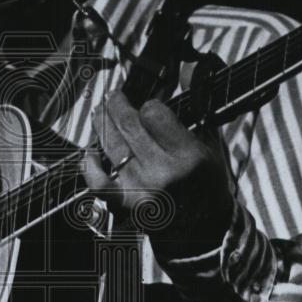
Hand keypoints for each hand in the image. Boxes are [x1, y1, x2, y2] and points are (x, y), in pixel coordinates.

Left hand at [82, 90, 233, 258]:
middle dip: (117, 105)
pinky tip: (91, 151)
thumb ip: (196, 109)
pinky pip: (98, 182)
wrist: (202, 232)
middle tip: (113, 96)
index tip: (150, 107)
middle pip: (129, 126)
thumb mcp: (211, 146)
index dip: (149, 106)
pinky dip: (90, 165)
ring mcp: (140, 190)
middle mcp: (163, 173)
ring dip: (102, 124)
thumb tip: (184, 69)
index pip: (154, 114)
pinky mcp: (125, 206)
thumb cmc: (206, 185)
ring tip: (100, 112)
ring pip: (112, 147)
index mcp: (188, 157)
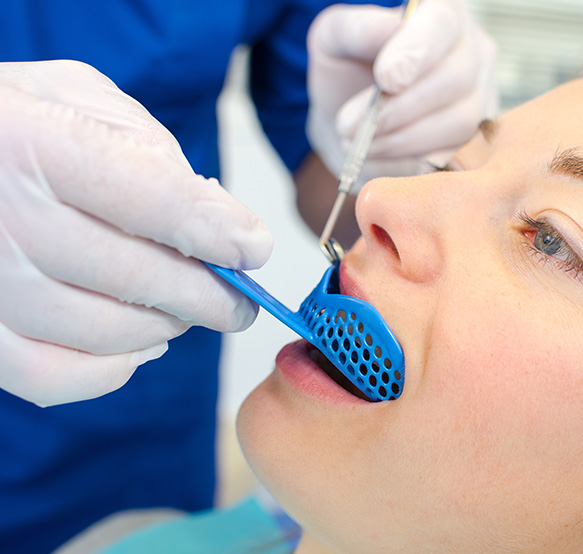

-*-*-

* [Work item] Would you return the whole listing above exactly as written, skipping any image?

* [Exercise response]
Hand keypoints for each hand in the image. Boxes are [x1, y1, x2, y2] and points are (x, y), in pixel coordinates.

Left hand at [82, 90, 233, 258]:
middle dip: (117, 105)
pinky tip: (91, 151)
thumb ip: (196, 109)
pinky pip: (98, 182)
wrist: (202, 232)
middle tip: (113, 96)
index tip: (150, 107)
middle pip: (129, 126)
thumb mcp: (211, 146)
index dip: (149, 106)
pinky dip: (90, 165)
ring mcp: (140, 190)
middle mcp: (163, 173)
ring dip: (102, 124)
thumb tip: (184, 69)
index pip: (154, 114)
pinky mcp: (125, 206)
thumb cmc: (206, 185)
ring tip: (100, 112)
ring pip: (112, 147)
index mcp: (188, 157)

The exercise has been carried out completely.